[START OF Rows]

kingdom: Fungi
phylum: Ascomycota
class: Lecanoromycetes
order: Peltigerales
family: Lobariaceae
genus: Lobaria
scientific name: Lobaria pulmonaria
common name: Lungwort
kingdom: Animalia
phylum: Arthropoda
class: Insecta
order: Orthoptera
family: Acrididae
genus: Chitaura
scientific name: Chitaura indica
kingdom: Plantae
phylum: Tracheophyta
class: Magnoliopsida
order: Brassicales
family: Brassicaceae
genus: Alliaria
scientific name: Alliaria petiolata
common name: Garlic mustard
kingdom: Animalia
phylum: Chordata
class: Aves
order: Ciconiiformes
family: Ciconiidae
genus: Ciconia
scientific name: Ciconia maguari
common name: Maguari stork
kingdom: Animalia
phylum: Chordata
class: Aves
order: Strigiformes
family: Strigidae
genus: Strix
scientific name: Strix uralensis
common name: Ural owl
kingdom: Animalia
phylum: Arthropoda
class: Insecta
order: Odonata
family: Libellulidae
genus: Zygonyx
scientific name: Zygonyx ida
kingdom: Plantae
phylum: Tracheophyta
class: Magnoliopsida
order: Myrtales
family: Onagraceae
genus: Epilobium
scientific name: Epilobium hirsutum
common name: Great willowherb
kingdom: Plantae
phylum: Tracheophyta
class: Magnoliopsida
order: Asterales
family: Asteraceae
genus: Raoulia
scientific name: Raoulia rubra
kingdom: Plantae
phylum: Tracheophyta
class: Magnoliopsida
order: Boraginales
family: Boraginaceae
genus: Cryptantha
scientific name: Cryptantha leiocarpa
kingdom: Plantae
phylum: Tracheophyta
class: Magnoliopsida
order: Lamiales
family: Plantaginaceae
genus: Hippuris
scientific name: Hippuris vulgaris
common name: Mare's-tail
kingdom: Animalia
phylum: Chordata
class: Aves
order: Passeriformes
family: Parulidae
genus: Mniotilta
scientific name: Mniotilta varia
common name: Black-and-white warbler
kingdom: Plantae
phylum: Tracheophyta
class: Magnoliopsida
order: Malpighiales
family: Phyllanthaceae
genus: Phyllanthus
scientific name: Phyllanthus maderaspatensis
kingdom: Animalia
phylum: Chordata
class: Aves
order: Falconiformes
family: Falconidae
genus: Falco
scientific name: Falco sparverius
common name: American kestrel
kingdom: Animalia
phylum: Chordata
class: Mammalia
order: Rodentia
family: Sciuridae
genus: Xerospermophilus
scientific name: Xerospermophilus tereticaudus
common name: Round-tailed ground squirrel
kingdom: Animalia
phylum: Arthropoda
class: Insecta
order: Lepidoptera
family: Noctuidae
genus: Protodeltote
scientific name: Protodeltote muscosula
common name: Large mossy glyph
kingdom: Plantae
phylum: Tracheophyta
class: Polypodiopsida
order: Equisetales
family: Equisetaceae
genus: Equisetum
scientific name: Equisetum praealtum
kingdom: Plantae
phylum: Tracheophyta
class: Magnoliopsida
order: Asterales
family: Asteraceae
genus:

[END OF Rows]

### Brief
Format every line of the listing above as a numbered list, omitting any blank lines.

### Exercise response
1. kingdom: Fungi
2. phylum: Ascomycota
3. class: Lecanoromycetes
4. order: Peltigerales
5. family: Lobariaceae
6. genus: Lobaria
7. scientific name: Lobaria pulmonaria
8. common name: Lungwort
9. kingdom: Animalia
10. phylum: Arthropoda
11. class: Insecta
12. order: Orthoptera
13. family: Acrididae
14. genus: Chitaura
15. scientific name: Chitaura indica
16. kingdom: Plantae
17. phylum: Tracheophyta
18. class: Magnoliopsida
19. order: Brassicales
20. family: Brassicaceae
21. genus: Alliaria
22. scientific name: Alliaria petiolata
23. common name: Garlic mustard
24. kingdom: Animalia
25. phylum: Chordata
26. class: Aves
27. order: Ciconiiformes
28. family: Ciconiidae
29. genus: Ciconia
30. scientific name: Ciconia maguari
31. common name: Maguari stork
32. kingdom: Animalia
33. phylum: Chordata
34. class: Aves
35. order: Strigiformes
36. family: Strigidae
37. genus: Strix
38. scientific name: Strix uralensis
39. common name: Ural owl
40. kingdom: Animalia
41. phylum: Arthropoda
42. class: Insecta
43. order: Odonata
44. family: Libellulidae
45. genus: Zygonyx
46. scientific name: Zygonyx ida
47. kingdom: Plantae
48. phylum: Tracheophyta
49. class: Magnoliopsida
50. order: Myrtales
51. family: Onagraceae
52. genus: Epilobium
53. scientific name: Epilobium hirsutum
54. common name: Great willowherb
55. kingdom: Plantae
56. phylum: Tracheophyta
57. class: Magnoliopsida
58. order: Asterales
59. family: Asteraceae
60. genus: Raoulia
61. scientific name: Raoulia rubra
62. kingdom: Plantae
63. phylum: Tracheophyta
64. class: Magnoliopsida
65. order: Boraginales
66. family: Boraginaceae
67. genus: Cryptantha
68. scientific name: Cryptantha leiocarpa
69. kingdom: Plantae
70. phylum: Tracheophyta
71. class: Magnoliopsida
72. order: Lamiales
73. family: Plantaginaceae
74. genus: Hippuris
75. scientific name: Hippuris vulgaris
76. common name: Mare's-tail
77. kingdom: Animalia
78. phylum: Chordata
79. class: Aves
80. order: Passeriformes
81. family: Parulidae
82. genus: Mniotilta
83. scientific name: Mniotilta varia
84. common name: Black-and-white warbler
85. kingdom: Plantae
86. phylum: Tracheophyta
87. class: Magnoliopsida
88. order: Malpighiales
89. family: Phyllanthaceae
90. genus: Phyllanthus
91. scientific name: Phyllanthus maderaspatensis
92. kingdom: Animalia
93. phylum: Chordata
94. class: Aves
95. order: Falconiformes
96. family: Falconidae
97. genus: Falco
98. scientific name: Falco sparverius
99. common name: American kestrel
100. kingdom: Animalia
101. phylum: Chordata
102. class: Mammalia
103. order: Rodentia
104. family: Sciuridae
105. genus: Xerospermophilus
106. scientific name: Xerospermophilus tereticaudus
107. common name: Round-tailed ground squirrel
108. kingdom: Animalia
109. phylum: Arthropoda
110. class: Insecta
111. order: Lepidoptera
112. family: Noctuidae
113. genus: Protodeltote
114. scientific name: Protodeltote muscosula
115. common name: Large mossy glyph
116. kingdom: Plantae
117. phylum: Tracheophyta
118. class: Polypodiopsida
119. order: Equisetales
120. family: Equisetaceae
121. genus: Equisetum
122. scientific name: Equisetum praealtum
123. kingdom: Plantae
124. phylum: Tracheophyta
125. class: Magnoliopsida
126. order: Asterales
127. family: Asteraceae
128. genus:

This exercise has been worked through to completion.